The European Commission has been looking into the situation in Poland. It is mainly concerned about developments affecting the country's constitutional tribunal. Three judges who were nominated for the tribunal by the previous Polish parliament are prevented from taking office. Some of the tribunal's decisions have not been published by Poland's official journal, while the new law on the constitutional tribunal adopted in July raises concerns about how the tribunal will be able to function effectively.
Slovakian State Secretary for European Affairs Ivan Korčok, speaking on behalf of the Slovak Council presidency, talked about the importance of fundamental rights: "Both the independence of tribunals and freedom and pluralism of media are indispensable elements in ensuring the rule of law in a democratic society."

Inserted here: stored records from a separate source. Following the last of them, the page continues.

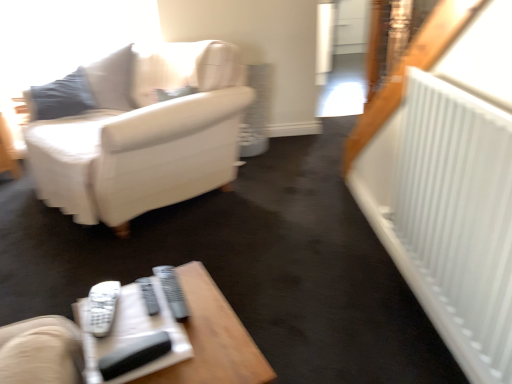
Locate an element on the screen. The image size is (512, 384). empty space that is to the right of white leather couch at upper left is located at coordinates (300, 212).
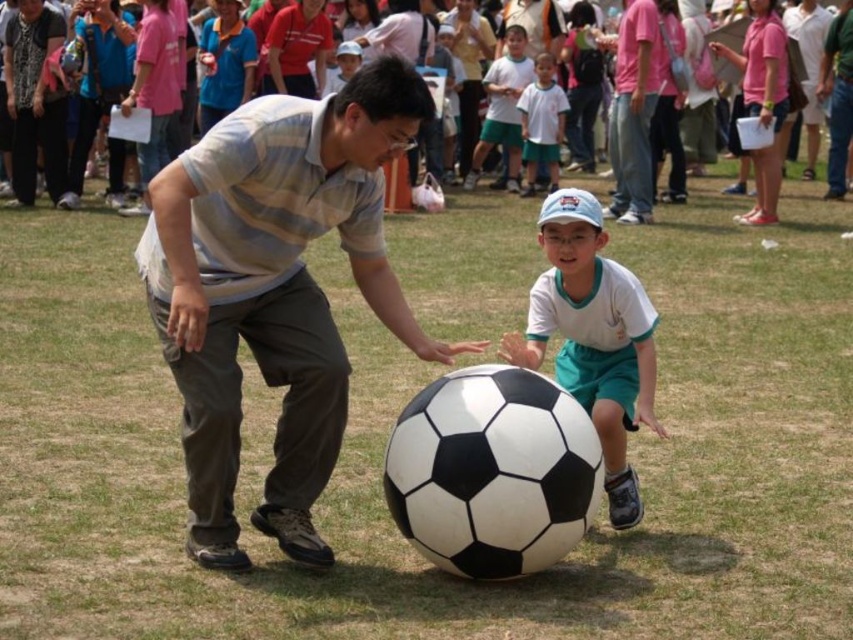
You are a photographer trying to capture a photo of the white matte soccer ball at center and the pink cotton crowd at upper center. Based on their positions, which object is located to the right side of the other?

The white matte soccer ball at center is positioned on the right side of the pink cotton crowd at upper center.

You are a photographer setting up for a soccer game photo shoot. You have two subjects wearing white shirts in the frame. The first subject is wearing a white cotton shirt at upper center, and the second is wearing a white matte shirt at upper center. You need to ensure there is enough space between them for a soccer ball to fit. The soccer ball has a diameter of 8.65 inches. Can the soccer ball fit between the two white shirts?

The distance between the white cotton shirt at upper center and the white matte shirt at upper center is 16.96 inches. Since the soccer ball has a diameter of 8.65 inches, which is less than half the distance between them, the soccer ball can fit between the two shirts.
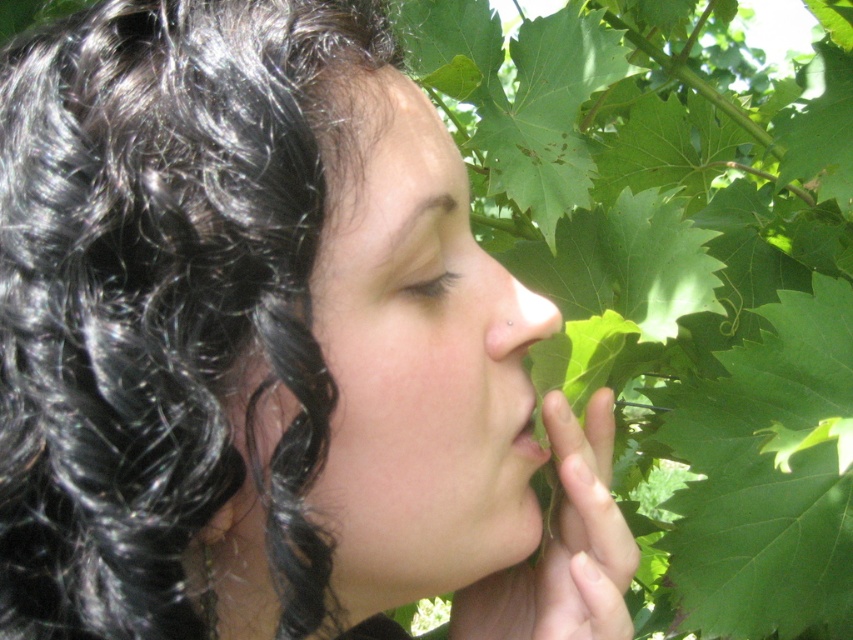
Based on the photo, you are a photographer trying to capture the interaction between the smooth skin face at center and the green leafy hand at center in the image. Which object would appear closer to the left side of your photo?

The smooth skin face at center is to the left of the green leafy hand at center, so it would appear closer to the left side of the photo.

You are a photographer adjusting your camera settings to capture the scene. You notice the green leafy hand at center and the matte skin nose at center. Which object should you focus on first if you want to ensure both are in sharp focus, considering their sizes?

The green leafy hand at center is larger in size than the matte skin nose at center. To ensure both are in sharp focus, focus on the larger object first, which is the green leafy hand at center.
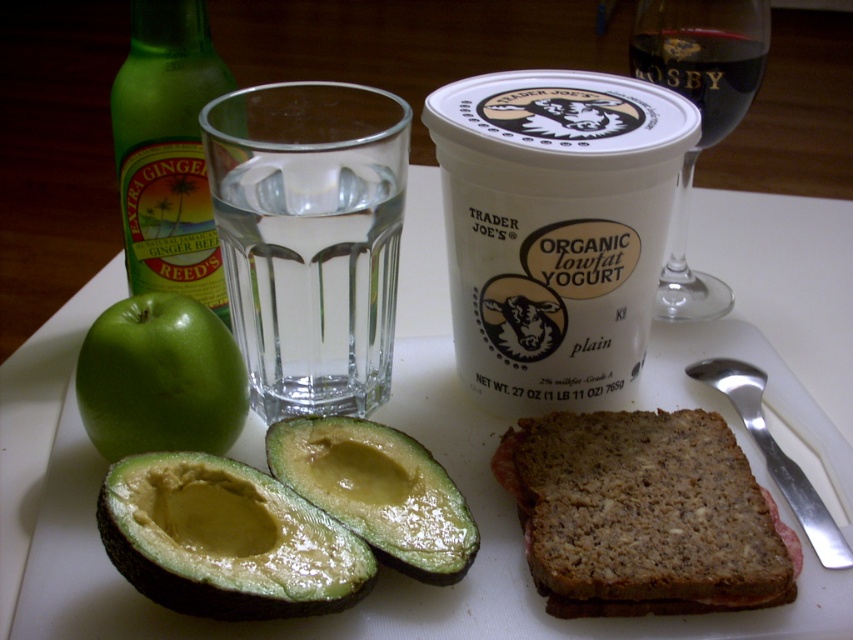
Question: Among these points, which one is farthest from the camera?

Choices:
 (A) (686, 419)
 (B) (743, 113)

Answer: (B)

Question: Which of the following is the farthest from the observer?

Choices:
 (A) brown grainy bread at lower center
 (B) white paper yogurt at upper center
 (C) clear glass water at center

Answer: (B)

Question: Where is green glass bottle at upper left located in relation to green matte apple at left in the image?

Choices:
 (A) left
 (B) right

Answer: (A)

Question: Which object is positioned closest to the brown grainy bread at lower center?

Choices:
 (A) transparent glass wine at upper right
 (B) white paper yogurt at upper center
 (C) clear glass water at center

Answer: (B)

Question: Can you confirm if green glass bottle at upper left is wider than dark red glass at upper right?

Choices:
 (A) yes
 (B) no

Answer: (B)

Question: Can you confirm if clear glass water at center is thinner than dark red glass at upper right?

Choices:
 (A) no
 (B) yes

Answer: (A)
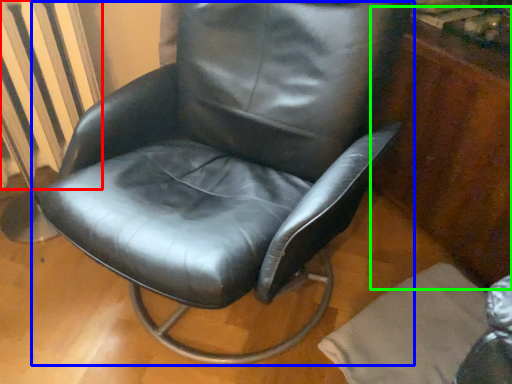
Question: Based on their relative distances, which object is nearer to radiator (highlighted by a red box)? Choose from chair (highlighted by a blue box) and dresser (highlighted by a green box).

Choices:
 (A) chair
 (B) dresser

Answer: (A)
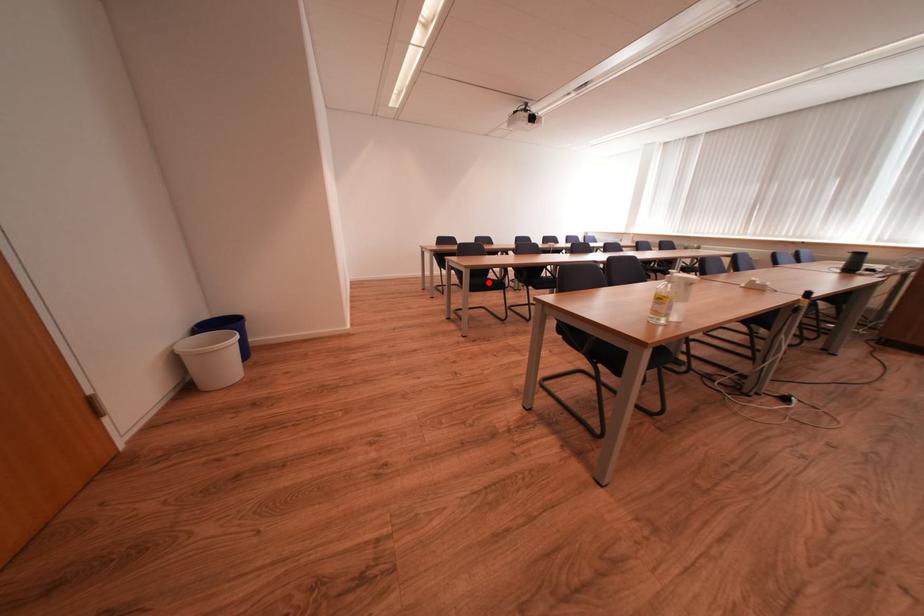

Commission Vice-President Frans Timmermans discussed the crisis with the Polish Constitutional Tribunal: its composition, the need to ensure all of its decisions are published automatically and the importance of it being to function effectively. "At the moment the dispute remains unresolved," he said, adding that the Commission was ready to continue the dialogue with the Polish authorities.
“Leave Poland alone. The whole debate is a brutal attack on my fatherland," said Polish EFDD member Robert Iwaszkiewicz.. “It is not Poland which is the problem for Europe, rather the disastrous policies of the European elites with Merkel and Hollande."